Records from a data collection

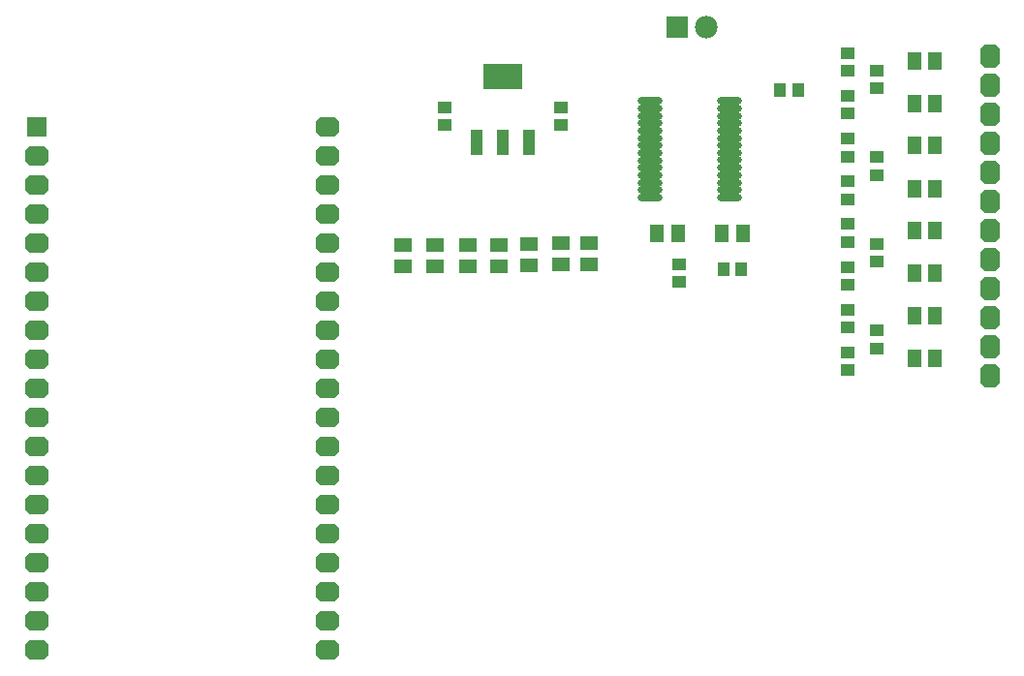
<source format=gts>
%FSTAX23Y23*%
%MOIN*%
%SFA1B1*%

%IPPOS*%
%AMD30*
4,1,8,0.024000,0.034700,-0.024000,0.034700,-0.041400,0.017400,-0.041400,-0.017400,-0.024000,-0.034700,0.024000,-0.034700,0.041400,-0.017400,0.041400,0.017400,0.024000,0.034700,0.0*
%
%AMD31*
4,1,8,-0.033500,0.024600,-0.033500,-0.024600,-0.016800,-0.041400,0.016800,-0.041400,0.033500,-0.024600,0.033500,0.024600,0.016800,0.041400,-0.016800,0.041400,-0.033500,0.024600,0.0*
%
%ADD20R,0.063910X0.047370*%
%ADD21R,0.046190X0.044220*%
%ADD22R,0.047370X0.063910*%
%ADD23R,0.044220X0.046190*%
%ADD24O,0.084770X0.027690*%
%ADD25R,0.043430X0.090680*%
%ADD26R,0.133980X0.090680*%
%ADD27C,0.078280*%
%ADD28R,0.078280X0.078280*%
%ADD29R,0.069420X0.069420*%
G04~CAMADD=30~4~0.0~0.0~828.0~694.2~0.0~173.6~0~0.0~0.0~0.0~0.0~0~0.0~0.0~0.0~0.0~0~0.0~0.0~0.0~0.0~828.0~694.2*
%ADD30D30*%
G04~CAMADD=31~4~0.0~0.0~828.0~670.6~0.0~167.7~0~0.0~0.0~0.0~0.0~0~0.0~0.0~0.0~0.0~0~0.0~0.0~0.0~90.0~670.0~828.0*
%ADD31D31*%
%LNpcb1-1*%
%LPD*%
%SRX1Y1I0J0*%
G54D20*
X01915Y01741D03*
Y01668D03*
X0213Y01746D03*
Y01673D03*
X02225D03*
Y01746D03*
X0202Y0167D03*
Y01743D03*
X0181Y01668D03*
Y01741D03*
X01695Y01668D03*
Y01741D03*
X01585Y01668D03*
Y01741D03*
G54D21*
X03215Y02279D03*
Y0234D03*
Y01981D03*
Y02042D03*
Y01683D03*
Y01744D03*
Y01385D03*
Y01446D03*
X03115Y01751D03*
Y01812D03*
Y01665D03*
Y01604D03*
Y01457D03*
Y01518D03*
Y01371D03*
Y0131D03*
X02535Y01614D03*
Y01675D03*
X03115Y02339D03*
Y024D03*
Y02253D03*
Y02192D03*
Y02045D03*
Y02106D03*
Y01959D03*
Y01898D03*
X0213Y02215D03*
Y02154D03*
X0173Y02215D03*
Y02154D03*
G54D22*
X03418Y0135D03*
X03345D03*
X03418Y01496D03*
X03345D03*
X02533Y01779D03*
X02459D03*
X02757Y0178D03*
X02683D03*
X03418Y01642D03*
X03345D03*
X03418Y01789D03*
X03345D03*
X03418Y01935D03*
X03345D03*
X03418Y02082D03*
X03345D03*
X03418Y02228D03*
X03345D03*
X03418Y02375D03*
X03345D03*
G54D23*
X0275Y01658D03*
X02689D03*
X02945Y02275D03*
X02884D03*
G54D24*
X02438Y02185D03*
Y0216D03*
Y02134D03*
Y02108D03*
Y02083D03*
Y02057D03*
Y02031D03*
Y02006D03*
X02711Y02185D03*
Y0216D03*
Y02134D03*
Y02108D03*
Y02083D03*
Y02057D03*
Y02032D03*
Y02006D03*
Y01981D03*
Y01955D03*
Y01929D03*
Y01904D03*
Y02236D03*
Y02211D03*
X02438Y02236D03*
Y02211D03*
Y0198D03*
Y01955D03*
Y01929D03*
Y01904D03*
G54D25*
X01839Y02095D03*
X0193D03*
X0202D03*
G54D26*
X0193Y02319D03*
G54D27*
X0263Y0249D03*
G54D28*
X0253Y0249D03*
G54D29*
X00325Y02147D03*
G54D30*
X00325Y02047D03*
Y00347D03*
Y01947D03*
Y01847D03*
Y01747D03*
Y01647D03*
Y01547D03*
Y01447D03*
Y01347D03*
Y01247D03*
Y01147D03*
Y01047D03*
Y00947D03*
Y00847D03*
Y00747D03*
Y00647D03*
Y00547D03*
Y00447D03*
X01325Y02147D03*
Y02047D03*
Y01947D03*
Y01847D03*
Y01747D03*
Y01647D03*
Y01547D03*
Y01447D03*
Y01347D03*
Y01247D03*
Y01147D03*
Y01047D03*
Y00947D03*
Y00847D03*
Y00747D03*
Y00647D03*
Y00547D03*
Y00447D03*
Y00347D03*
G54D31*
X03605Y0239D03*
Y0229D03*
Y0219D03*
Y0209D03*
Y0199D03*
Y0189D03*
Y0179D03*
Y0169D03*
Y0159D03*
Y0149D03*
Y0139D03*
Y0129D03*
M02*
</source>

# GOAL OF THE EXERCISE
In the entries above, find each line with "CAMADD" and list it.

# EXERCISE OUTPUT
G04~CAMADD=30~4~0.0~0.0~828.0~694.2~0.0~173.6~0~0.0~0.0~0.0~0.0~0~0.0~0.0~0.0~0.0~0~0.0~0.0~0.0~0.0~828.0~694.2*
G04~CAMADD=31~4~0.0~0.0~828.0~670.6~0.0~167.7~0~0.0~0.0~0.0~0.0~0~0.0~0.0~0.0~0.0~0~0.0~0.0~0.0~90.0~670.0~828.0*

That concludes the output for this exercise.